◆ **WORK INSTRUCTIONS**:
Below are records; transcribe each one exactly.

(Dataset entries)

+===+

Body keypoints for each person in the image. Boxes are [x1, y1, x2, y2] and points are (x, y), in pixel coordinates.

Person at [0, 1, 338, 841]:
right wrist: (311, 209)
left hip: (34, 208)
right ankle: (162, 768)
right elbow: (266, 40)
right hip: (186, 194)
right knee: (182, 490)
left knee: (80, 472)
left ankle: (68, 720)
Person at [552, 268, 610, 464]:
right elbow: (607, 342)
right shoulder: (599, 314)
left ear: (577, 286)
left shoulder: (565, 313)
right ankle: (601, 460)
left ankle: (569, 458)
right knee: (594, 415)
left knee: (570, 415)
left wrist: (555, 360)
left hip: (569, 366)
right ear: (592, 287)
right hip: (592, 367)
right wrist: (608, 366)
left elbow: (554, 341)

+===+

◆ **RESPONSE AREA**:
Body keypoints for each person in the image. Boxes are [x1, y1, x2, y2] and points are (x, y), in pixel coordinates.

Person at [0, 1, 338, 841]:
right wrist: (311, 209)
left hip: (34, 208)
right ankle: (162, 768)
right elbow: (266, 40)
right hip: (186, 194)
right knee: (182, 490)
left knee: (80, 472)
left ankle: (68, 720)
Person at [552, 268, 610, 464]:
right elbow: (607, 342)
right shoulder: (599, 314)
left ear: (577, 286)
left shoulder: (565, 313)
right ankle: (601, 460)
left ankle: (569, 458)
right knee: (594, 415)
left knee: (570, 415)
left wrist: (555, 360)
left hip: (569, 366)
right ear: (592, 287)
right hip: (592, 367)
right wrist: (608, 366)
left elbow: (554, 341)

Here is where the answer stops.